Ils s'aiment, ces parents-là, d'un amour si fort qu'ils ne peuvent pas s'éloigner - l'un de l'autre, mème pour travailler. Les mômes, ils se débrouillent. Avec un grand frère comme Ernesto. il ne peut rien leur arriver. C'est qu'il est spécial, celui-là. Sans avoir été à l'école jamais, il sait lire pourtant. Il peut raconter tout le contenu de l'énorme livre brûlé dans son milieu qu'a trouvé un petit brother. C'est un cas, Ernesto.

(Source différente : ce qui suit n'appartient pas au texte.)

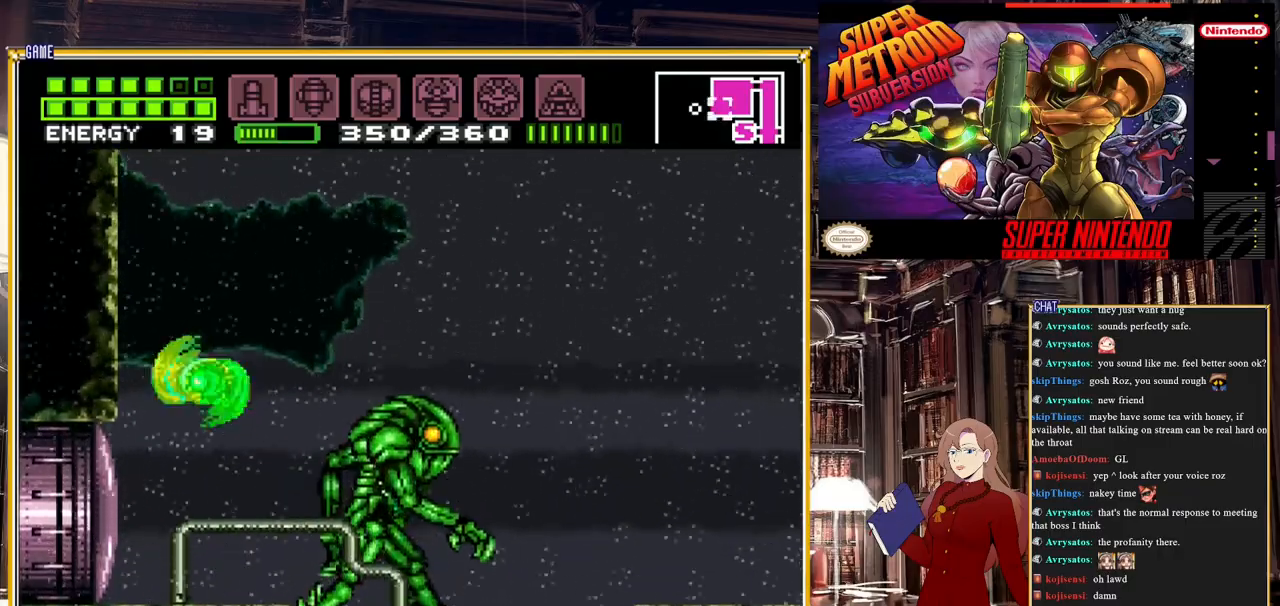
{"buttons": ["Y", "DPAD_RIGHT"], "events": [[150, "DPAD_RIGHT", "down"], [283, "DPAD_RIGHT", "up"], [483, "DPAD_RIGHT", "down"]]}
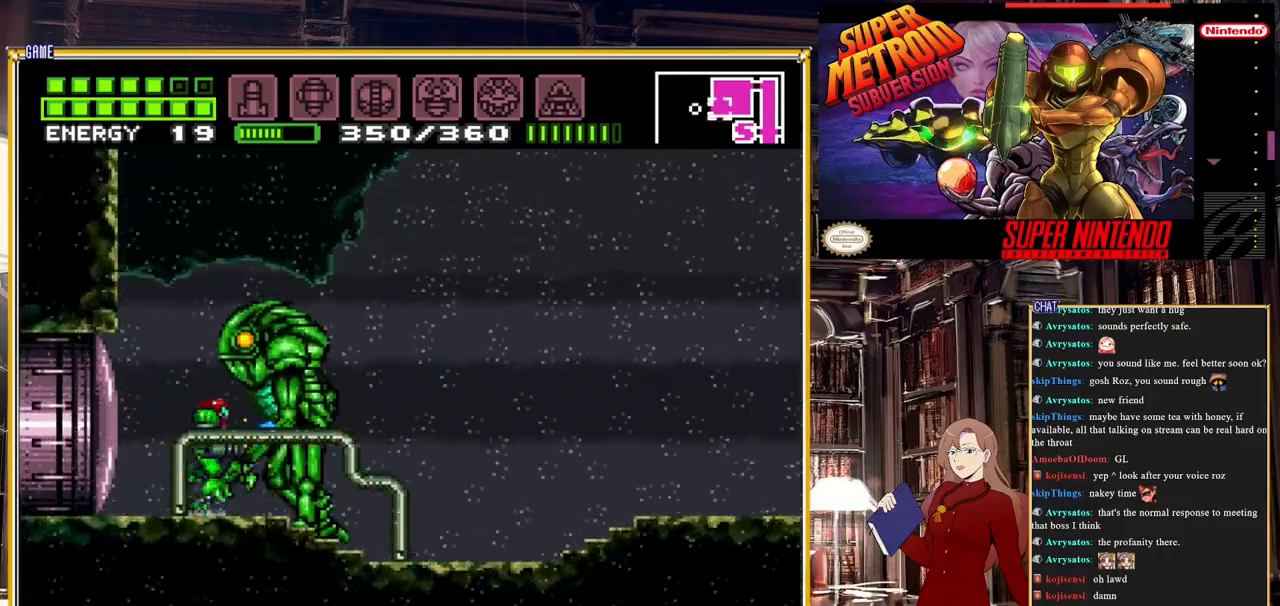
{"buttons": ["A", "Y", "DPAD_RIGHT"], "events": [[33, "A", "down"], [233, "A", "up"], [383, "A", "down"]]}
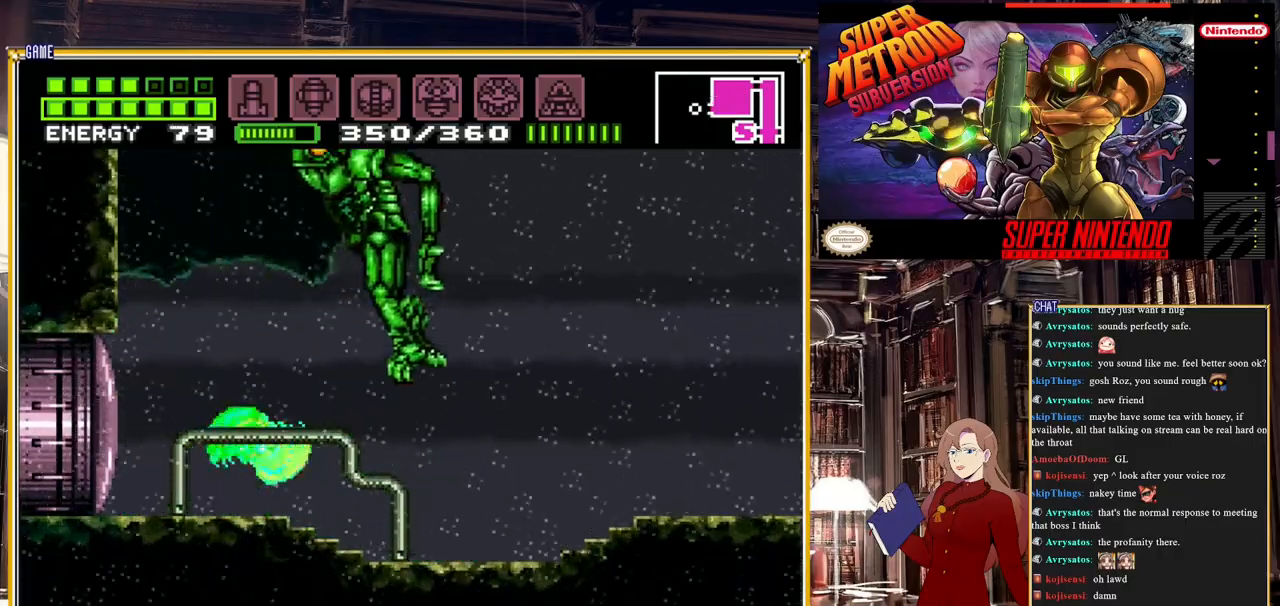
{"buttons": ["Y", "DPAD_RIGHT"], "events": [[50, "A", "up"]]}
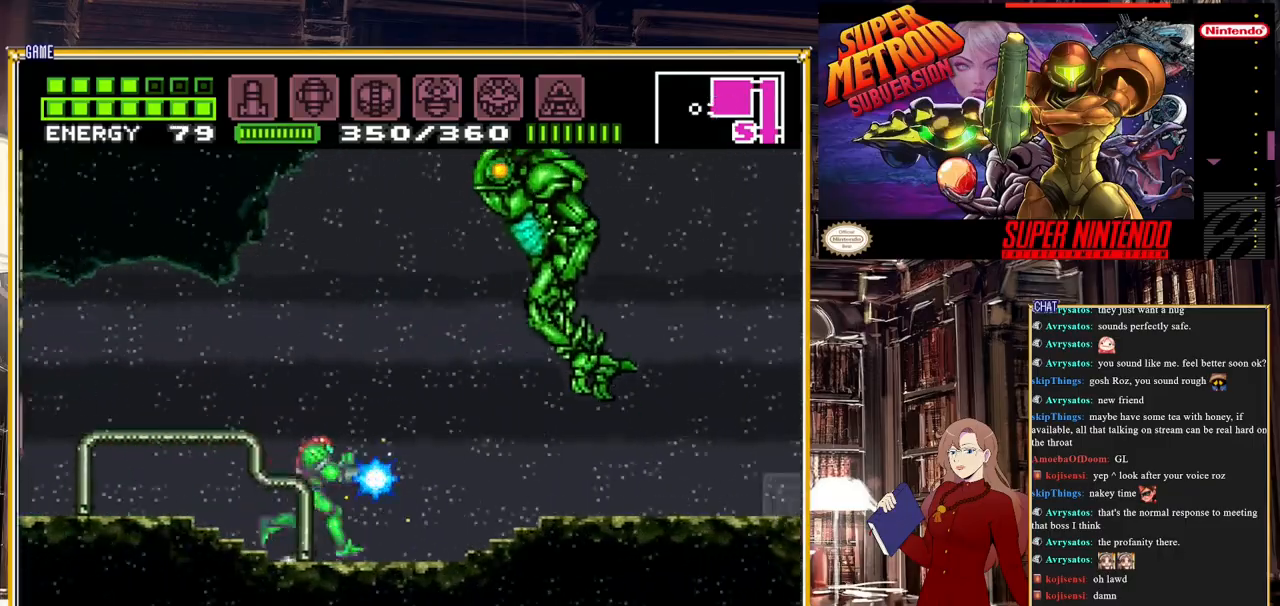
{"buttons": ["A", "Y", "DPAD_RIGHT"], "events": [[100, "A", "down"]]}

Il a bien fallu que ses parents le mettent à l'école, mais il n'y est resté que dix jours. parce que, là-bas, "on n'apprend que des choses que l'on ne sait pas"... Sa culture, le petit prodige, il va se la faire tout seul, à la sortie des écoles, des lycées et même des facs du côté de Paris. Pour arriver où ? C'est la clé du roman. Et c'est le livre dans son entier qu'a décidé de monter Éric Vigner avec de jeunes comédiens tout frais sortis du conservatoire. Le résultat est prodigieux.

Puisque toute l'histoire de la Pluie d'été est balisée par les livres, l'écrit, chaque comédien est muni du roman de Marguerite Duras. Tous se font, tour à tour, lecteur et récitant mais avec une maîtrise stupéfiante. Chaque phrase trouve sa juste résonance et les personnages se dessinent tout doucement par petites touches impressionnistes. On donne un peu de naïveté émouvante chez le père ou Ernesto par ci, beaucoup de sentiments d'amour bouleversants par là ; entre les parents, entre Ernesto et sa mère, entre Ernesto et sa soeur Jeanne...

Le roman devenu théâtre a gardé toute sa musique et surtout toute sa désespérance contenue. Le texte est porté haut et tous les spectateurs décollent avec lui.